• [The exercise] Pull out each line of the records below that contains the string "masks". Only matches in the same letter case count.

........

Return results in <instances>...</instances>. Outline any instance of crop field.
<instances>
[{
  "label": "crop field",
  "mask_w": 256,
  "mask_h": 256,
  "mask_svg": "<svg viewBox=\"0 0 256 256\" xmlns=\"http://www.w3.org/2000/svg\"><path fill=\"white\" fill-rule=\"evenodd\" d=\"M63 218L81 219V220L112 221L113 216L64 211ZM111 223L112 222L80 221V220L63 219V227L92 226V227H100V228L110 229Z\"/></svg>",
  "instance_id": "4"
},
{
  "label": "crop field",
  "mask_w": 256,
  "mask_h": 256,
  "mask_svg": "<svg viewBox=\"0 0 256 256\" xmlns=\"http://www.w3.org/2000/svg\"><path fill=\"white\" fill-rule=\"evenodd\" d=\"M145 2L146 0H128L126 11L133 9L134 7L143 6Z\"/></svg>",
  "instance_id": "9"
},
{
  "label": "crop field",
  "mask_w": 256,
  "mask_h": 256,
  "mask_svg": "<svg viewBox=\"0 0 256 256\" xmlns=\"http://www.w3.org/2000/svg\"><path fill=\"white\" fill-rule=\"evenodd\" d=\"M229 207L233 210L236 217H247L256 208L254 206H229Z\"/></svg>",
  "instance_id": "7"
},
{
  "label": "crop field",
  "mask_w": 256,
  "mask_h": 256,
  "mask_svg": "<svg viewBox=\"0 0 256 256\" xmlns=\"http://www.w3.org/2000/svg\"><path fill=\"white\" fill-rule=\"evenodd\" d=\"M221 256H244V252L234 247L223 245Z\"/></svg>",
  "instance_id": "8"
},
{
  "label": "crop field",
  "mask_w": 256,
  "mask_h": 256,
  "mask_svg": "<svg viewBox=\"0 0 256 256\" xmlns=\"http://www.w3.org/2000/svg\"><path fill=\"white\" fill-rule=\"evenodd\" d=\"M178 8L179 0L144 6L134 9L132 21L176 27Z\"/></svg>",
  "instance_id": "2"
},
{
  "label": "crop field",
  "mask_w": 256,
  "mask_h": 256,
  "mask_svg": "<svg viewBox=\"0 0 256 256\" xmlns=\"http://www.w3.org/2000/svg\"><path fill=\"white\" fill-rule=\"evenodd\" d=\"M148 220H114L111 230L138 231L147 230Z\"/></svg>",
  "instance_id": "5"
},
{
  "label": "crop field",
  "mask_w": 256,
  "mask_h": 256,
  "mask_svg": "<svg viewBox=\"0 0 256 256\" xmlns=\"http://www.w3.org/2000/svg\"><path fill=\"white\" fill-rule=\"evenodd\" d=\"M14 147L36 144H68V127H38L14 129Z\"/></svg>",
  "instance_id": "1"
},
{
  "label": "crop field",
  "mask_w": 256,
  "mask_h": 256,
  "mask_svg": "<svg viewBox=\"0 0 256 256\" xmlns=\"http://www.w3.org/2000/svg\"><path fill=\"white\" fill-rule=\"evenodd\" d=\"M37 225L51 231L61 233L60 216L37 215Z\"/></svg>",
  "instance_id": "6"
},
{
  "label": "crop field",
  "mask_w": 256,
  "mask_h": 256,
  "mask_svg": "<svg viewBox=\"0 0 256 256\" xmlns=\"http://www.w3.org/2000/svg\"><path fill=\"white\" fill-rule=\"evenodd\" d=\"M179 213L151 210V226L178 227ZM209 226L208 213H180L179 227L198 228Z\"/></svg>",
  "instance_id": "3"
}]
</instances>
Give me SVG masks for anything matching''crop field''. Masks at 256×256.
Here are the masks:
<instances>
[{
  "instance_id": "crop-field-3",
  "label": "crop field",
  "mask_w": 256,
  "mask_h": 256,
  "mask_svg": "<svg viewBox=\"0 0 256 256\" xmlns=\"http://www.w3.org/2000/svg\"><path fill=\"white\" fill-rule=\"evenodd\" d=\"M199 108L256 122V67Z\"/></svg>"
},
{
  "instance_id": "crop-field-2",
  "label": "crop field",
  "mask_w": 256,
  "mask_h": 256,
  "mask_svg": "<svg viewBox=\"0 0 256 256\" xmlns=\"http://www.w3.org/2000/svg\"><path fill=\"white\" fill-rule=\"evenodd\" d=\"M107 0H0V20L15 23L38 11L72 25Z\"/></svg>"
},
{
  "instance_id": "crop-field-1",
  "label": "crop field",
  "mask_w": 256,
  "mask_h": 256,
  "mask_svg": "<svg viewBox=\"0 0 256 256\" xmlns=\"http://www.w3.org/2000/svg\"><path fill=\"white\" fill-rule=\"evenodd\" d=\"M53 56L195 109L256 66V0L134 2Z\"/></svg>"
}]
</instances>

........

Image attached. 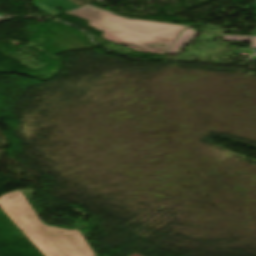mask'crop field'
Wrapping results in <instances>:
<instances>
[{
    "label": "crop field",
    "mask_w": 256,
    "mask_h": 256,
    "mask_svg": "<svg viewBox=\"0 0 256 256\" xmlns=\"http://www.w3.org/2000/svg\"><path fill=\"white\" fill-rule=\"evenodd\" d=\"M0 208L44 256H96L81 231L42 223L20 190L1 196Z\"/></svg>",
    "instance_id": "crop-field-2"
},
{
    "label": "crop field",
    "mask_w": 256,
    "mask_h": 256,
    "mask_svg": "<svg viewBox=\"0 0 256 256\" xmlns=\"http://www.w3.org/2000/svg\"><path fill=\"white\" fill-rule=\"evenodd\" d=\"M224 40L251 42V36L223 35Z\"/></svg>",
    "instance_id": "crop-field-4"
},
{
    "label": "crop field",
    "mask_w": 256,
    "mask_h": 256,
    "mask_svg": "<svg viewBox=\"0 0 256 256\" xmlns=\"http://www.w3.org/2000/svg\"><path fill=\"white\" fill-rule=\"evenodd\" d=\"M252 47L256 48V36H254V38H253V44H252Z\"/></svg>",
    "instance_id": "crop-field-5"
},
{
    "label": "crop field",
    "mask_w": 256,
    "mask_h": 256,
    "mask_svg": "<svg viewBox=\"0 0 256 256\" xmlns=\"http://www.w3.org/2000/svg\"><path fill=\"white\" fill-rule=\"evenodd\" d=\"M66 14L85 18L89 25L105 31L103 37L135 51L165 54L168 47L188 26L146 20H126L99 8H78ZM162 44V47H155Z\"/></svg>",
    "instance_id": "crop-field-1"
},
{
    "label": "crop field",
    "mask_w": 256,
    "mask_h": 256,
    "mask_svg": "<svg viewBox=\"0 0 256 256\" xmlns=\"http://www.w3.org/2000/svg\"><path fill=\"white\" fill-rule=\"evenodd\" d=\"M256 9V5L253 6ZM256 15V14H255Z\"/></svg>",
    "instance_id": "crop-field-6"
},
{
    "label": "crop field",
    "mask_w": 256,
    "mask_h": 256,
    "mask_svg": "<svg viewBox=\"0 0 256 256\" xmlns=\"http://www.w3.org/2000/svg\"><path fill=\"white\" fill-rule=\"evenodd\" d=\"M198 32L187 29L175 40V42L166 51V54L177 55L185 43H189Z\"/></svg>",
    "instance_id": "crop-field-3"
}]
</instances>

........

• [Task response]
Give me SVG masks for anything matching''crop field''. Masks at 256×256.
Here are the masks:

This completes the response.